» Excerpt to read:
'''
The basic advantage of this method is threefold. First, it allows huge quantities of data to be analyzed much faster than human coders could process individual documents. Second, the list of words associated with individual topics is an extremely accessible output of the LDA model that can be used to gather feedback from other individuals with knowledge of a given industry or field. Finally, the LDA method produces estimates of the probability that individual documents are about each topic that was analyzed. Given that topics can represent abstract concepts, this allows us to generate a numeric measure that is associated with some abstract quantity that would otherwise be difficult to code. The main caveats are that you have to chose the number of topics you want to generate, you need to interpret the meaning of the words associated with each topic, and topics may not represent meaningful concepts. (A textual analysis of customer reviews may generate a topic associated with profanity, rudeness, or insults, but those topics might not be relevant for a company trying to improve its operations.)

We can now examine the list of words that were associated with the highest probability to each one of ten topics that were generated by using LDA to analyze product description data. Note that the review data was stemmed to remove suffixes from words so that words of different tenses and forms would be related to each other.
'''
» Data excerpt:
'''
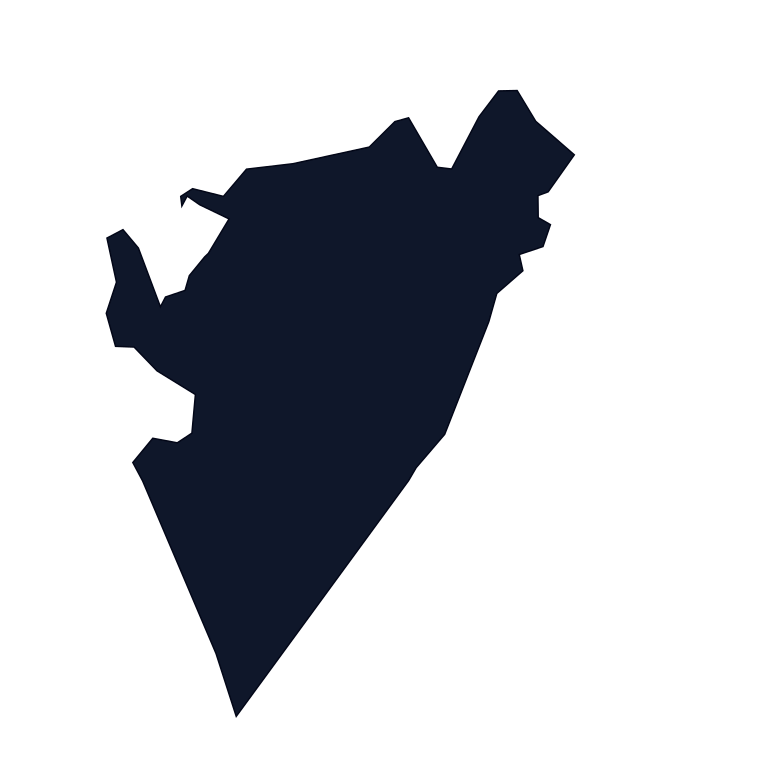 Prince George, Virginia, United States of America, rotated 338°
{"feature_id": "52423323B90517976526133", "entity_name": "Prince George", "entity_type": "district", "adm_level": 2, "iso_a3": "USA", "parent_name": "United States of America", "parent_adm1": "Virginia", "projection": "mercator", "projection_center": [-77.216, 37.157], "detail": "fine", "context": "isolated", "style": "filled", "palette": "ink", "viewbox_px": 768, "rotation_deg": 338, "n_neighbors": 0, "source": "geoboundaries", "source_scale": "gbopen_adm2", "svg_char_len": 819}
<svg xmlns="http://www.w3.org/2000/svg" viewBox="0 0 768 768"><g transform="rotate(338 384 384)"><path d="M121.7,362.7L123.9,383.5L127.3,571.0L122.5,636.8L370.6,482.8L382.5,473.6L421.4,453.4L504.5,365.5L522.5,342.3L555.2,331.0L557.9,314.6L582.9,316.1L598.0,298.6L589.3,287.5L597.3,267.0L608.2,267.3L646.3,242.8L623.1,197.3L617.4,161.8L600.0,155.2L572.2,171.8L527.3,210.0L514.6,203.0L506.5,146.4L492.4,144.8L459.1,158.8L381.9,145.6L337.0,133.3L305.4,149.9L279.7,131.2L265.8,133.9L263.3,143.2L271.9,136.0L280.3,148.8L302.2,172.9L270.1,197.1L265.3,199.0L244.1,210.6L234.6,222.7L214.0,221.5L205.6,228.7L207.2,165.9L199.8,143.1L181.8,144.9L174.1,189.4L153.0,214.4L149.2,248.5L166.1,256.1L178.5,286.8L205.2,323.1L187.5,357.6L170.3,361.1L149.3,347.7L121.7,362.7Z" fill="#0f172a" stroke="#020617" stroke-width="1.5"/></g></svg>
'''
Copy out word for word the part of the passage on the LDA method that begins at the words "We can now examine" and stops after "to each other.".

» Expected answer:
We can now examine the list of words that were associated with the highest probability to each one of ten topics that were generated by using LDA to analyze product description data. Note that the review data was stemmed to remove suffixes from words so that words of different tenses and forms would be related to each other.